▶ **Your task**: Starting with the line containing "neck: (94, 72)" and going on through the line containing "right knee: (70, 161)", return the lines of the data below exactly, and only those.

'''

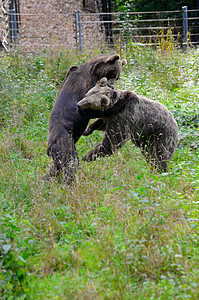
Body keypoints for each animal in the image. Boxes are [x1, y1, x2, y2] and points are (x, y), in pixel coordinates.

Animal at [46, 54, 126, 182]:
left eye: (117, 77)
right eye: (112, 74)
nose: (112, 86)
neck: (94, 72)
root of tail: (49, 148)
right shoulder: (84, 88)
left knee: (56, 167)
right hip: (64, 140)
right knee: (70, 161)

'''
'''

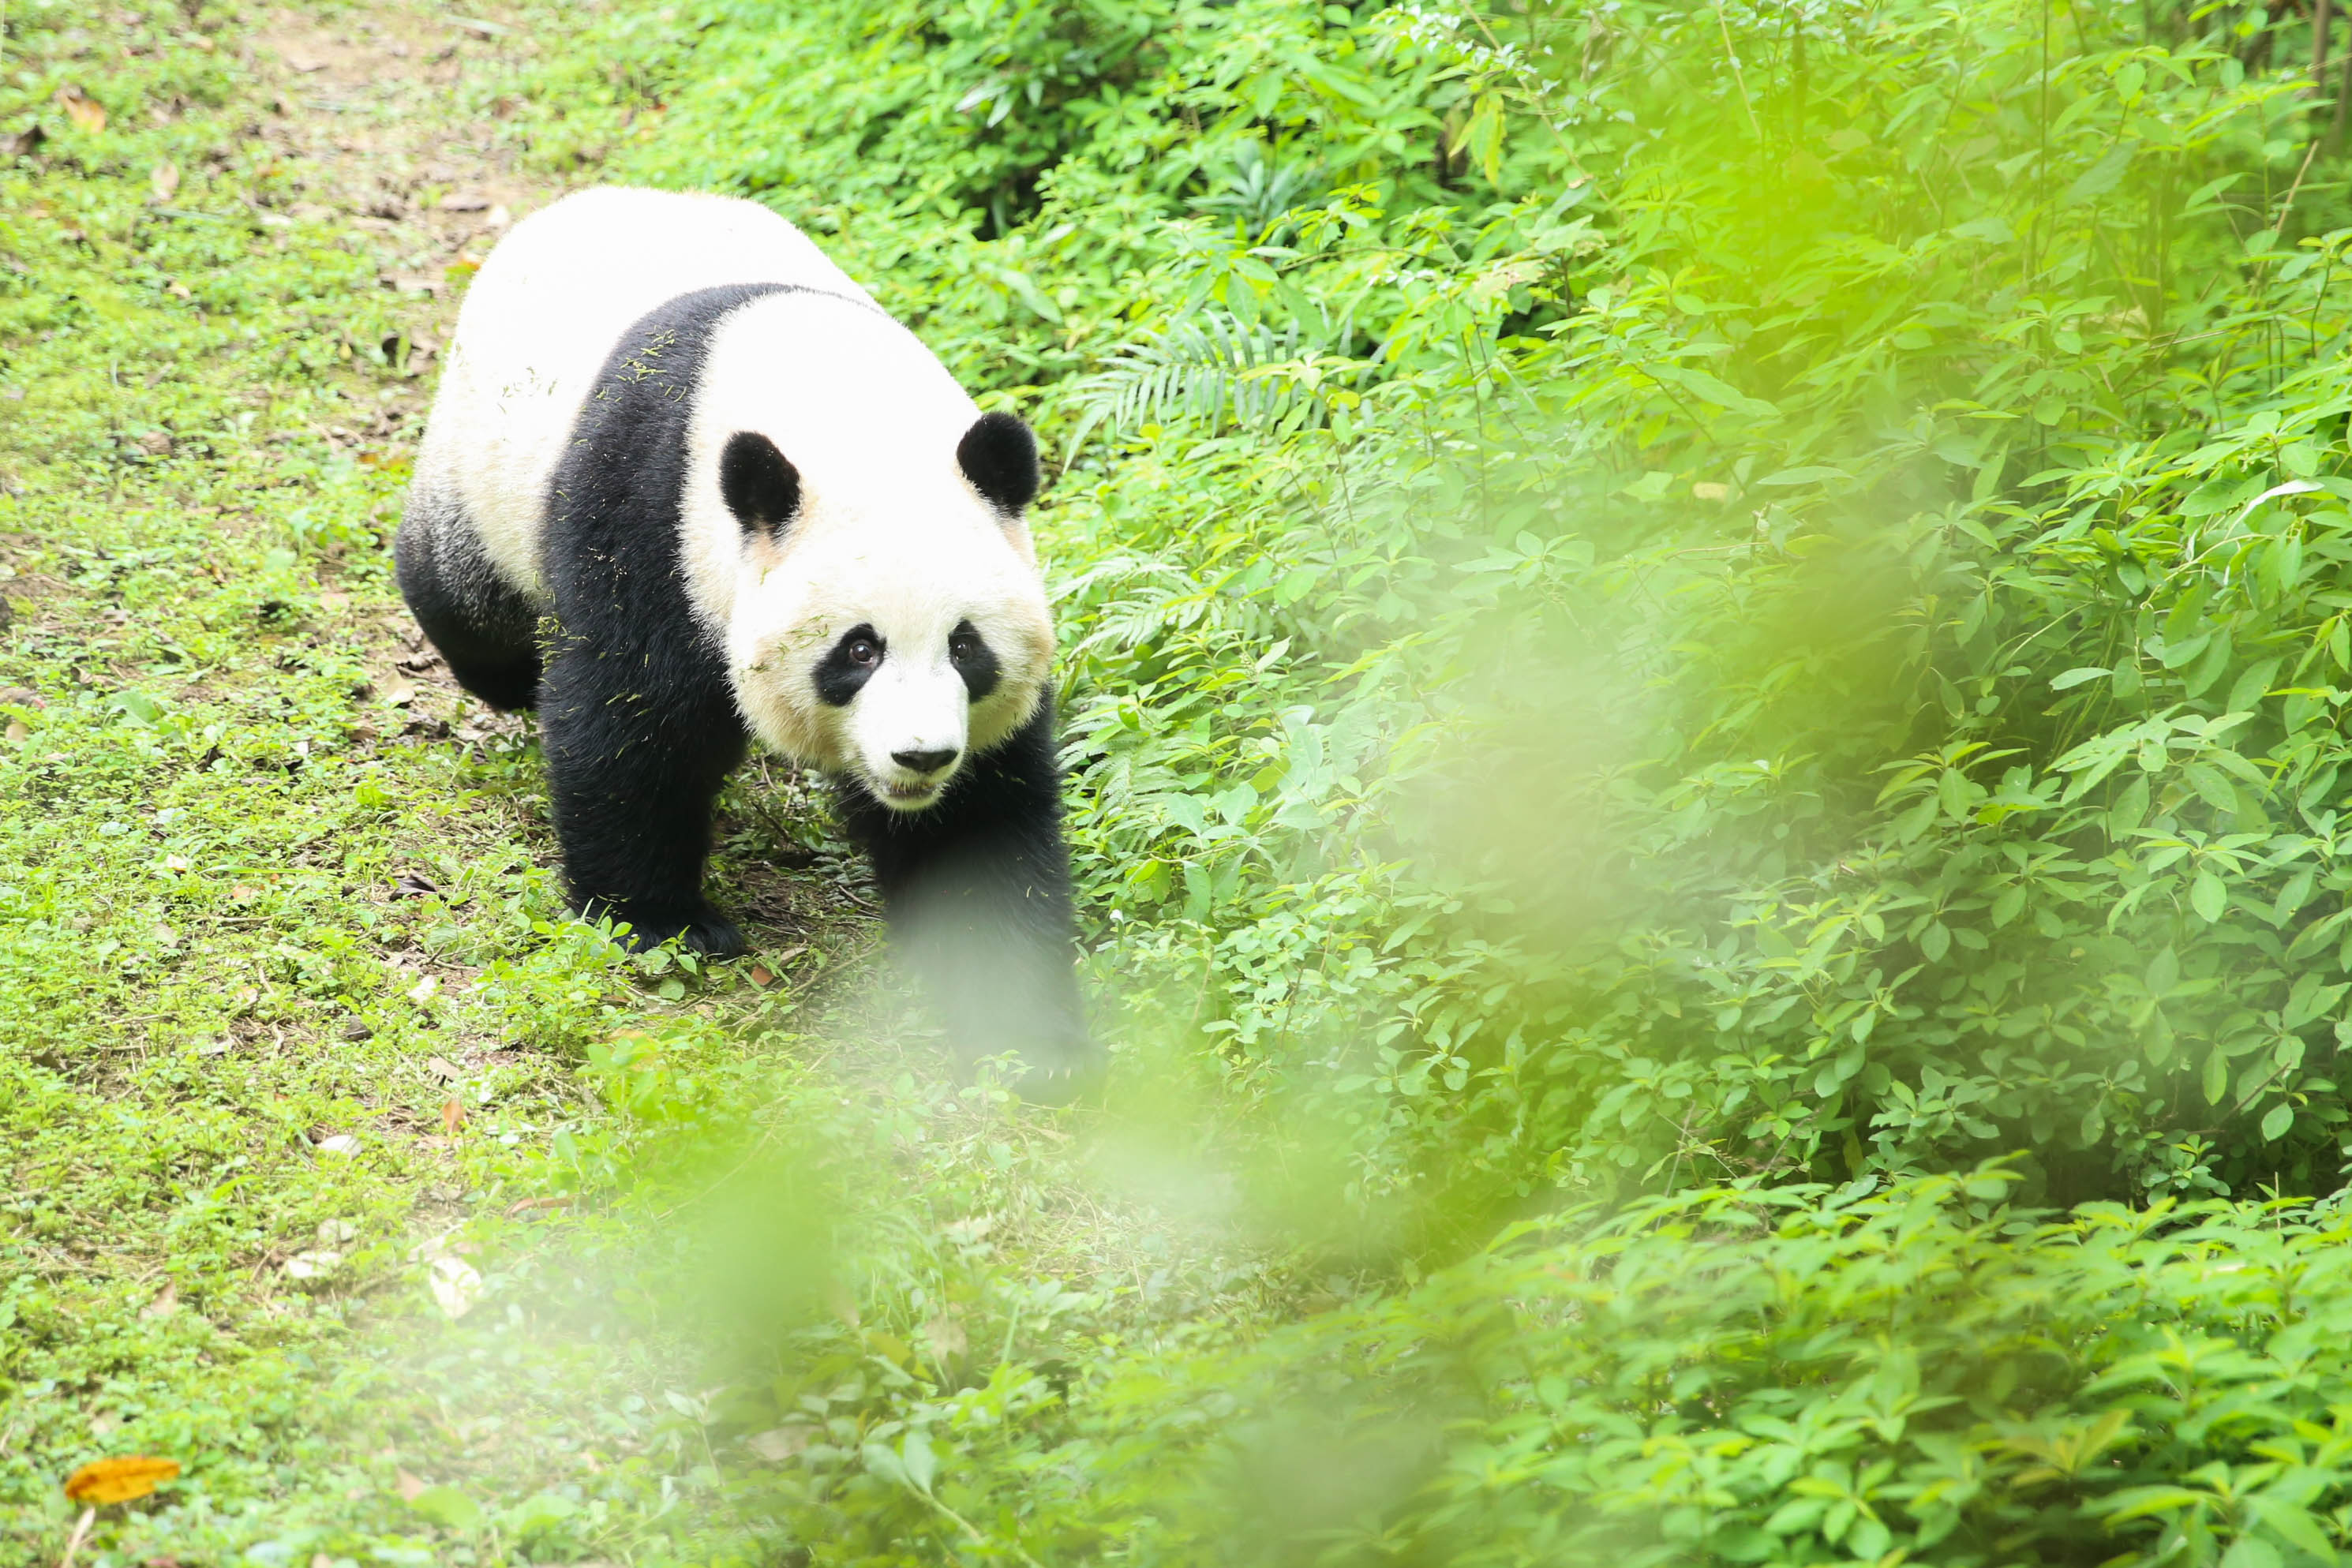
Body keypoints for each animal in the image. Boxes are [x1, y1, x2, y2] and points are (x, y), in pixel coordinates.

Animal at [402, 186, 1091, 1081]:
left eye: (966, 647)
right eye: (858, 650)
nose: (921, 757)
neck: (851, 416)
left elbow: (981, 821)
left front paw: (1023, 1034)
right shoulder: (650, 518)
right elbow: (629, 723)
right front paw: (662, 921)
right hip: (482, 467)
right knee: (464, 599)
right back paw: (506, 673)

'''

▶ **Answer for the task**:
neck: (94, 72)
root of tail: (49, 148)
right shoulder: (84, 88)
left knee: (56, 167)
right hip: (64, 140)
right knee: (70, 161)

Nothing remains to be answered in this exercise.